Next Monday (March 9) the Roy J. Smith Barnyardgrass Workshop will be held at the Grand Prairie Center in Stuttgart, Ark.
The reasons for the seminar are many.
“What’s really driving concern is the current lack of options to deal with barnyardgrass in rice,” says Bob Scott, University of Arkansas weed scientist. “It seems that somehow, no matter what we do, barnyardgrass continues to be our biggest weed problem.”
The last big new development in weed science for rice, says Scott, was probably the introduction of Clearfield rice in 2002. “Before that, Command came out in 2000. So, here we are in 2015 and the last foundation-type herbicide or technology is going on 13 years old.
“Now, Aim, Grasp, Clincher and Regiment and other products have come into the market. But they aren’t what I consider base grass control programs like Propanil and Facet in the past. We need a major game-changer.”
Producers have been educated on how to best control these weeds – and many do a lot of crop rotation. “The fact that Clearfield rice has lasted as long as it has is a testament to how well many producers have managed to prevent resistance developing. They’ve used multiple herbicides in-season.
“However, what’s alarmed us lately comes from the herbicide resistance screening program. That University of Arkansas program is pretty extensive for barnyardgrass and other weeds. What’s been found is a sudden upswing in ALS-resistant barnyardgrass populations. ALS herbicides include Newpath – used in Clearfield rice – and Beyond along with Regiment and Grasp.
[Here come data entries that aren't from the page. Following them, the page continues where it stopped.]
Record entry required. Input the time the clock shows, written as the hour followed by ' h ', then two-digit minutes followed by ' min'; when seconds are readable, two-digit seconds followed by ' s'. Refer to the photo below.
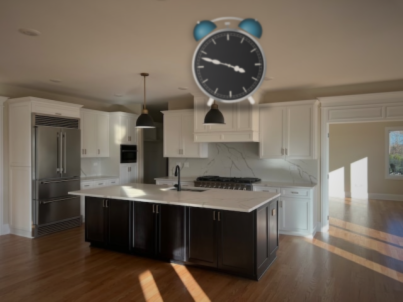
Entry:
3 h 48 min
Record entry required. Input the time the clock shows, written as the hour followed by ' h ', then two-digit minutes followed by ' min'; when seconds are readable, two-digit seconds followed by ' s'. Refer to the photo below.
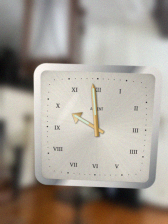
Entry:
9 h 59 min
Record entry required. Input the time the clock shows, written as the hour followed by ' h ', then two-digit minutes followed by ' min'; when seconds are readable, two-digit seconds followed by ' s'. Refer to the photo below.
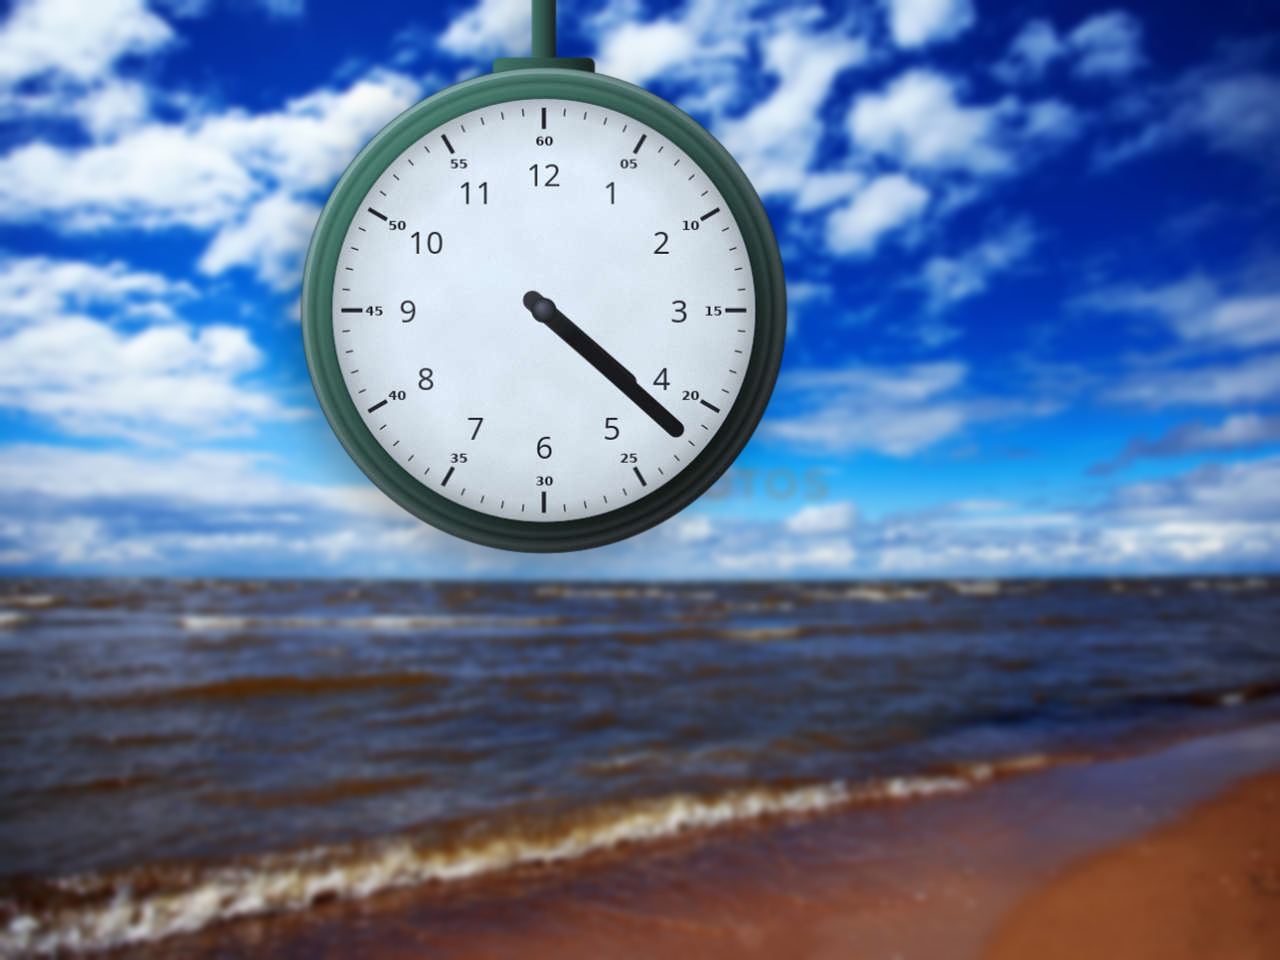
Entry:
4 h 22 min
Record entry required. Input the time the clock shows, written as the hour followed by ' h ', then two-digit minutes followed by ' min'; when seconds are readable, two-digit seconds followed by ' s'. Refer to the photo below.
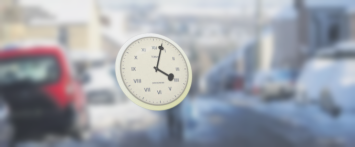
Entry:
4 h 03 min
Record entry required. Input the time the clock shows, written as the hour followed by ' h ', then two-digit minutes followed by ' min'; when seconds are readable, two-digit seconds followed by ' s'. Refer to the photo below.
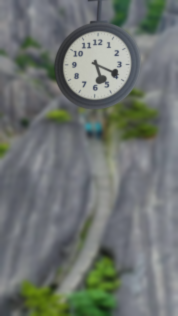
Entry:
5 h 19 min
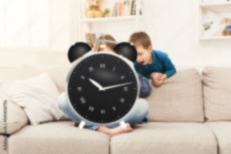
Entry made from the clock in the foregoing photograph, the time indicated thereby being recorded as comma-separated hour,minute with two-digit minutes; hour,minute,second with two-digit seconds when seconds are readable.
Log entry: 10,13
“That’s why we want to get in front of this resistance as quickly as possible and alert producers to the danger. These tools we’ve been using a lot need to be protected, we all need to be on the same page, we need make sure we’re rotating chemistries as much as possible.”
Also worrying is the recent discovery, in both Arkansas and Mississippi, of the first ACCase-resistant barnyardgrass. “Those small populations are resistant to Clincher and RiceStar. Even though the problem is hardly widespread they’re setting off alarm bells.”
Another thing that producers need to know about is the development of several new rice herbicides. “We’ll have some new tools between now and the end of the decade. The first, Aim, was introduced last year as a broadleaf herbicide although it also has some activity on ALS-resistant sedges, another big problem. The other new technologies coming will, we feel, be similar to Command and Newpath and they will be a big deal when they hit the market. At least two of them represent completely new modes of action for rice.
“This symposium planning has really been a cooperative effort but Jason Norsworthy (University of Arkansas weed scientist) has been the catalyst for it. He does a super job running the resistance screening program.”
The workshop -- co-sponsored with Delta Farm Press -- will begin at 9:30 a.m. and run through 3:00 p.m. Presenters will highlight the most current research and information on management of barnyardgrass in all Southern crops. In addition to speakers from Arkansas, barnyardgrass experts from Mississippi, Louisiana, and Texas will present. Little Cypress will cater lunch which will consist of chicken and sausage gumbo, cajun crawfish maux choux, boiled potatoes, corn, mushrooms, and sausage. Numerous companies have stepped forward and donated door prizes.
The event is free and while preregistration is not required, it is preferred to help with planning for lunch. You can preregister for the meeting by emailing firstname.lastname@example.org.
Four hours of CEUs will be available for those that attend.